### Texte
· · · · ·
Yvan Wouandji : « Une forte remise en cause du fonctionnement de notre monde »

Le vice-champion paralympique 2012 de cécifoot - du football pour non-voyants - qui vit son confinement à Sevran, évoque les sentiments ambivalents qu’il a connus lors de l’annonce du report des Jeux paralympiques de Tokyo, pour lesquels les Bleus avaient déjà obtenu leur qualification. Confiant, il donne toutefois rendez-vous dans un an, et nous explique comment il prend son mal en patience.

Comment as-tu accueilli l’annonce du report des Jeux olympiques et paralympiques de Tokyo à juillet et août 2021 ?

« Très honnêtement, je ne m’y attendais pas. Tout a basculé si vite… Ça m’a pris par surprise. J’ai des sentiments mélangés. D’un côté, je suis frustré parce que c’est toute ma préparation sportive qui tombe à l’eau, même s’il y a des acquis sur lesquels je vais pouvoir « surfer ». Pour un sportif, il y a aussi la peur de se dire que tout est à recommencer et que possiblement, il y a des paramètres qu’on ne maîtrisera pas la prochaine fois : la blessure, la concurrence. Mais d’un autre côté, il y a évidemment cette épidémie qui dépasse tous les enjeux du sport et qui rend humble… Ajoutons à cela le fait que ce n’aurait pas été équitable d’organiser des Jeux cet été entre des athlètes ayant pu s’entraîner à peu près normalement et d’autres cloitrés chez eux…

Sais-tu déjà à quoi va ressembler la préparation de l’équipe de France pour ce nouvel objectif ?

Ce qui est bien, c’est que la qualification reste acquise. Après, nous sommes encore dans le flou sur l’après-confinement. Pour l’instant, on est énormément en contact entre joueurs de l’équipe de France : on prend des nouvelles les uns des autres, on échange des conseils, on compare nos plans d’entraînement.
· · · · ·
### Consignes de travail
• 1. Recopiez fidèlement un passage de l'entretien sur le report des Jeux paralympiques, en commençant par « Sais-tu déjà à » et en allant jusqu'à « nos plans d’entraînement. » inclus.
• 2. Prolongez l'entretien sur le report des Jeux paralympiques en reprenant juste après sa dernière phrase.

### Extraits de données
· · · · ·
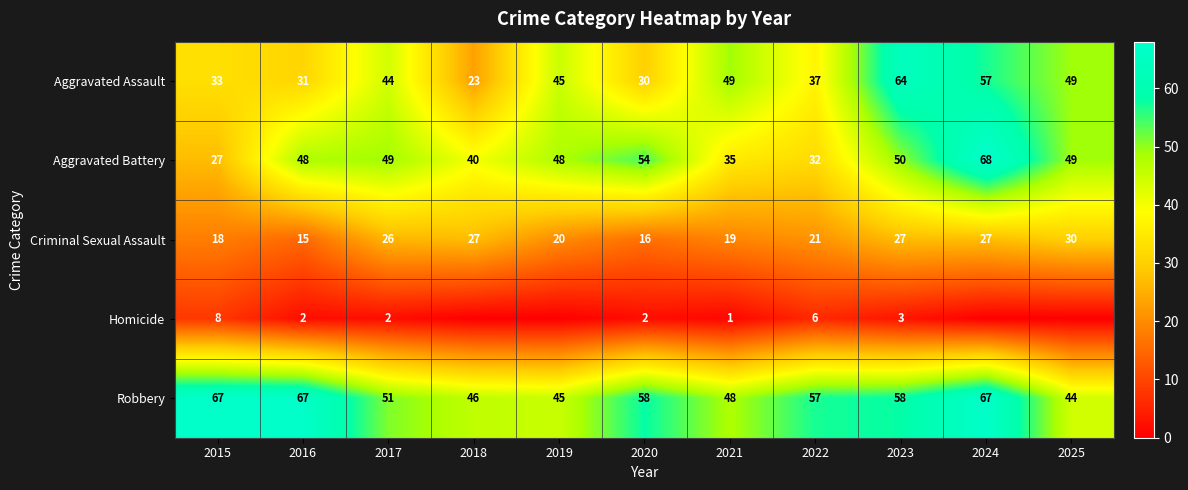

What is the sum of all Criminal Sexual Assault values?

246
· · · · ·
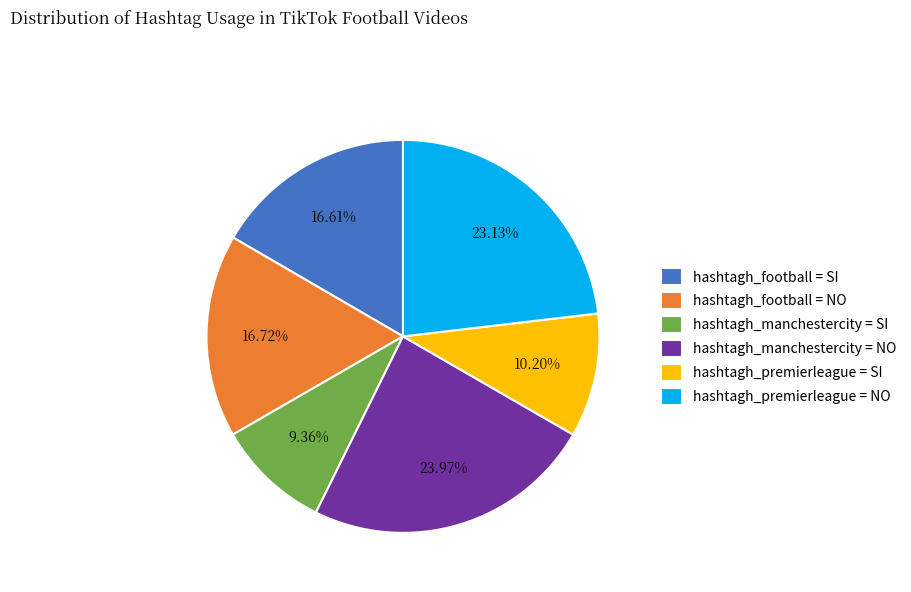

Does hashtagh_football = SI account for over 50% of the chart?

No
· · · · ·
### Réponses aux consignes
• 1.
Sais-tu déjà à quoi va ressembler la préparation de l’équipe de France pour ce nouvel objectif ?

Ce qui est bien, c’est que la qualification reste acquise. Après, nous sommes encore dans le flou sur l’après-confinement. Pour l’instant, on est énormément en contact entre joueurs de l’équipe de France : on prend des nouvelles les uns des autres, on échange des conseils, on compare nos plans d’entraînement.

• 2.
Où et comment vis-tu le confinement ?

Chez moi à Sevran. J’essaie évidemment de m’entretenir physiquement, même si j’ai levé le pied depuis l’annonce du report des Jeux… Je fais de la préparation physique générale : abdos, pompes, gainage et je cours dans mon jardin. Des allers-retours de 15 mètres, d’une personne A à une personne B. Pas mal de corde à sauter aussi. Et puis, j’essaie de profiter du confinement pour avancer sur des dossiers auxquels j’ai d’habitude moins de temps à consacrer. Des interventions scolaires notamment : il y a par exemple cette école de l’Essonne qui m’a demandé d’intervenir sur le handicap. Je suis en train de voir avec la professeure quelle forme ça pourrait prendre. Je réponds aussi à quelques sollicitations presse.

Le confinement peut créer plus de problèmes à des personnes en situation de handicap. As-tu le sentiment que la solidarité marche de ce côté ?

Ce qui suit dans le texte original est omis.